By the end of this section, you will be able to:

Recognize the organization and major topics of the chapters in the book
Know where to find more detailed or advanced material in the book

Having placed the study of electricity & magnetism into the context of wireless technology, particularly Amateur Radio, we would now like to understand in more detail how the basic principles of electromagnetism can be used to develop such useful technology. This section outlines the rest of the book's chapters and provides some motivation for their content and arrangement. However, like the first chapter, the remainder of the book will continue to serve two purposes: (1) provide a conceptual and quantitative understanding of the physics and (2) explain how this physics can be used at a basic level to explain how radios and radio waves can be used for wireless applications. Along the way, we hope to cover much of the technical material that is included on the Amateur Radio Technician exam in a way that you not only learn the answers to the test questions but actually understand why they are correct.

The book is divided into two parts. If we liken the book's content to a good meal, then Chapter 1 is the appetizer, and Part I is the main course, including entrées and dessert! Part II then provides learners who are still hungry for more to indulge in some of the finer tastes of the theory and provides some generous second helpings of quantitative details.

----

# Task item A:
In the meal comparison from the overview, what is Chapter 1 likened to?
# Task item B:
From the overview, repeat the stretch from "The book is" through "of quantitative details.".
# Task item C:
Decide whether each statement agrees with the overview, and quote the words that settle it. (i) The book is split into three parts. (ii) Part II gives additional quantitative detail to learners who want more. (iii) The book intends for learners to understand why the answers to exam questions are correct.

# Data:
----

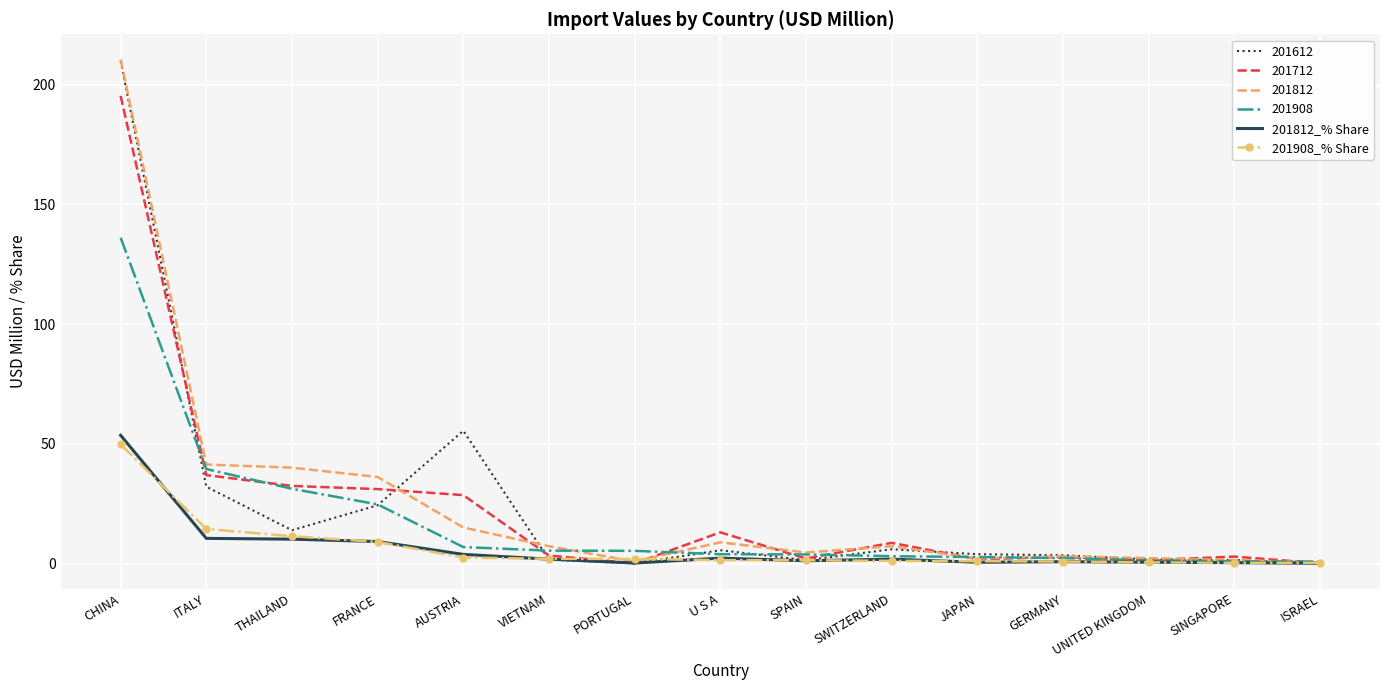

What is the spread (max minus min) of values at THAILAND?

29.9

----

# Response A:
The appetizer.

# Response B:
The book is divided into two parts. If we liken the book's content to a good meal, then Chapter 1 is the appetizer, and Part I is the main course, including entrées and dessert! Part II then provides learners who are still hungry for more to indulge in some of the finer tastes of the theory and provides some generous second helpings of quantitative details.

# Response C:
(i) No: "The book is divided into two parts."
(ii) Yes: "provides some generous second helpings of quantitative details"
(iii) Yes: "you not only learn the answers to the test questions but actually understand why they are correct"